Increasing Breast Milk Supply Using Prescription Drugs

You have taken that wonderful step of giving your baby the very best milk. But, along with all the other things to worry about for a newborn baby, you are now beginning to worry about your milk supply. Is the baby getting enough milk, what if my milk supply begins to decrease, what can I do to increase my milk supply, will I be able to provide my baby with milk when I return to work? These seem to be questions that loom in our minds from time to time during our breast milk adventure with our babies.
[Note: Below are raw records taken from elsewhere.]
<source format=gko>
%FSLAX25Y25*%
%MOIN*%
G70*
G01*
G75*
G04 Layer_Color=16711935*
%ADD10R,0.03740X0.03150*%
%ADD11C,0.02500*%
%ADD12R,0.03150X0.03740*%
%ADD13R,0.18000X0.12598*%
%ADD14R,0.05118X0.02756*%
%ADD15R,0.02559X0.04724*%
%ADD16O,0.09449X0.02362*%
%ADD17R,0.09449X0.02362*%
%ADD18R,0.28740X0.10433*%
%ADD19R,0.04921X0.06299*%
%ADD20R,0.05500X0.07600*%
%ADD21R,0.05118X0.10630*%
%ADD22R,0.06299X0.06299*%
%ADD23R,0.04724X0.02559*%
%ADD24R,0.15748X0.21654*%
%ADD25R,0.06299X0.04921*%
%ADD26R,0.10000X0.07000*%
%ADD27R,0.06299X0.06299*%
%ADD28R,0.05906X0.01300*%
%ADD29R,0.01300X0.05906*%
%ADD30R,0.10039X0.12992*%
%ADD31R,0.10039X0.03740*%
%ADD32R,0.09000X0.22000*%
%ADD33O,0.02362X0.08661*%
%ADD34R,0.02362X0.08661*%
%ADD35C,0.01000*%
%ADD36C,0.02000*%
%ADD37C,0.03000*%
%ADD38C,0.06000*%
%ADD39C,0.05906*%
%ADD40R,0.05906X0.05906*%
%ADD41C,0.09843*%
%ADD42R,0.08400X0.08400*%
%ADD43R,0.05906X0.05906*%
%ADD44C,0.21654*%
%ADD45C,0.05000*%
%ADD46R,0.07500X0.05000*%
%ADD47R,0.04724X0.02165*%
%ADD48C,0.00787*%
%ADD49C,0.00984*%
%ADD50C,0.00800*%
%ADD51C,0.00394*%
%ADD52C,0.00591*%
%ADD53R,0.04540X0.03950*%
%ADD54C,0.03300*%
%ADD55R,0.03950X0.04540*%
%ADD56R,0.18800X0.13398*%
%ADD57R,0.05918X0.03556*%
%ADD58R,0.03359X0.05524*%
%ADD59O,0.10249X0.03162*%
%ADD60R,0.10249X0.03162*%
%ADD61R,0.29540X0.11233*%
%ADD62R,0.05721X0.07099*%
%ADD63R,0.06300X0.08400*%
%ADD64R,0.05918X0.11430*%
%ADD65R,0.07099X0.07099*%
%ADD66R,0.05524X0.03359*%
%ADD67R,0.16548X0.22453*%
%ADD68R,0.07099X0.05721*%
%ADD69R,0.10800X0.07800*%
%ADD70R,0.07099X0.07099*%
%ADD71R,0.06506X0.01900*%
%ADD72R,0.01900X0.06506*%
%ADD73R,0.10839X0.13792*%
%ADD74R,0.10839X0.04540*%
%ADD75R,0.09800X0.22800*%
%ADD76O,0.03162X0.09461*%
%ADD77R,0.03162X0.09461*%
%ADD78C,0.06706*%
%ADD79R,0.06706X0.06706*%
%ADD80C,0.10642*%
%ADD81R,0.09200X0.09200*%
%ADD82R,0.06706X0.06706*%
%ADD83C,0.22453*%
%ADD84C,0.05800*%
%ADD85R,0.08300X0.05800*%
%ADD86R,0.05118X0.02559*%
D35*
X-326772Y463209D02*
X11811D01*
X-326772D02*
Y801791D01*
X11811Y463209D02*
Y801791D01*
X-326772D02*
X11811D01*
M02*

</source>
Throughout history mothers have faced these same issues, so whether it be ancient herbs or modern medicine, there is an answer for any worrying mother. However, are prescription drugs the answer that mothers should choose to help to increase supply?
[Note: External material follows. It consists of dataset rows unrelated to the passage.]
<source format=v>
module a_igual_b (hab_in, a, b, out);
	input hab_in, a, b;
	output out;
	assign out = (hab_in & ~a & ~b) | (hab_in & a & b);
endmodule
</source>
There are several prescription drugs that mothers have used to assist with increasing milk supply. Mothers who are having problems with their milk supply may be experiencing low levels of the hormone prolactin. There are many factors that may contribute to the low levels of prolactin, such as stress, sleep deprivation, and other approved drugs, just to name a few. These drugs actually work by reducing these factors, in return, increasing the mother’s milk supply.
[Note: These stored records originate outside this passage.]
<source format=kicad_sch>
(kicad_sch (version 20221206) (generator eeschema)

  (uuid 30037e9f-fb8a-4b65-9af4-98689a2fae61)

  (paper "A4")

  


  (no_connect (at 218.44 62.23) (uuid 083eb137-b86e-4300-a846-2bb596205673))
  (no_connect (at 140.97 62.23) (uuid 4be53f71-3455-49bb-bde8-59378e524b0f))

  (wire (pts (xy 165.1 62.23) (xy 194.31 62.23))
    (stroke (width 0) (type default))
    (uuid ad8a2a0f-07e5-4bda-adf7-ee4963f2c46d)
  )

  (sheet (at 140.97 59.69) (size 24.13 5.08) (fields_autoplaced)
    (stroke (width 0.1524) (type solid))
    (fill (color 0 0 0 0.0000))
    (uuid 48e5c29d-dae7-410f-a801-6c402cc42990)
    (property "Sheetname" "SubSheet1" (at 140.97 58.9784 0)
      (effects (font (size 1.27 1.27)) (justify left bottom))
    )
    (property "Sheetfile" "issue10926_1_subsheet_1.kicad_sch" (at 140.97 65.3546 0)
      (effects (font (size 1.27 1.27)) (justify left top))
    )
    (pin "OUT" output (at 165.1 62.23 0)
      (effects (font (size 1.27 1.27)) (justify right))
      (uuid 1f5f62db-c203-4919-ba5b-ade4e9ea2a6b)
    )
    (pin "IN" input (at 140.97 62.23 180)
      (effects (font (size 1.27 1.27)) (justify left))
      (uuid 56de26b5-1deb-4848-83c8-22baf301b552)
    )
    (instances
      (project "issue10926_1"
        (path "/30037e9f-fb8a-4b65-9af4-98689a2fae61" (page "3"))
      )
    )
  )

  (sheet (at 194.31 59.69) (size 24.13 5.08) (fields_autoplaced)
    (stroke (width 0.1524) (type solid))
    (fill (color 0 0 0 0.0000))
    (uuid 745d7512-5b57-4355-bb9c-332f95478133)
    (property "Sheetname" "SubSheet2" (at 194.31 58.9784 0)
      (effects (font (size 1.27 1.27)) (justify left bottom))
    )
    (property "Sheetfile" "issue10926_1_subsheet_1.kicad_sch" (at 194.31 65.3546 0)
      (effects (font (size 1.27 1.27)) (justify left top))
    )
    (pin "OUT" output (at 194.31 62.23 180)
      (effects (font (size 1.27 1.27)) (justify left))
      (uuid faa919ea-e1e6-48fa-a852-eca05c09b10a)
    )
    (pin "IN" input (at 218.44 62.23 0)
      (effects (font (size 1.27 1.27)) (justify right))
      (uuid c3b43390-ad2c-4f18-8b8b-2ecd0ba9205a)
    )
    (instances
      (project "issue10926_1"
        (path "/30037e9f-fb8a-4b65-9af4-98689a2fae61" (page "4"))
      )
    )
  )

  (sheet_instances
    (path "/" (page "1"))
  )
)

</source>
Two of the most popular drugs that are used to increase milk supply are Reglan and Domperidone. Each has been used successfully by many mothers. However, each of these drugs come with many side effects. Reglan seems to cause the most problems from diarrhea, nausea, and seizures to severe depression. Domperidone also has its share of side effects, such as headaches, abdominal cramps, and dry mouth. This drug has been created by compound pharmacies in the past. Yet, as of last year, the FDA released a warning to nursing mothers regarding the use of the unapproved drug, Domperidone.

Though these drugs have been used effectively by many mothers to increase their milk supply, we must ask ourselves, “Are these side effects worth it?” Even with the immense information about these drugs, you should not consider using anything until you have consulted with your doctor.

Considering the numerous alternative options that mothers may choose to increase their milk supply, the chances that one must take when using these drugs probably are not worth it. Ancient herbs, home remedies, and good old common sense will probably increase milk supply just as well, without the risks involved with prescription drugs.

Therefore, before listening to strangers who state that Reglan or Domperidone is a miracle drug, talk to your doctors, listen to other mothers that you know, and just trust your own feelings. We must remember that we have made a wonderful decision to give our baby the very best milk, but we should not do so at the detriment of ourselves or our sweet baby.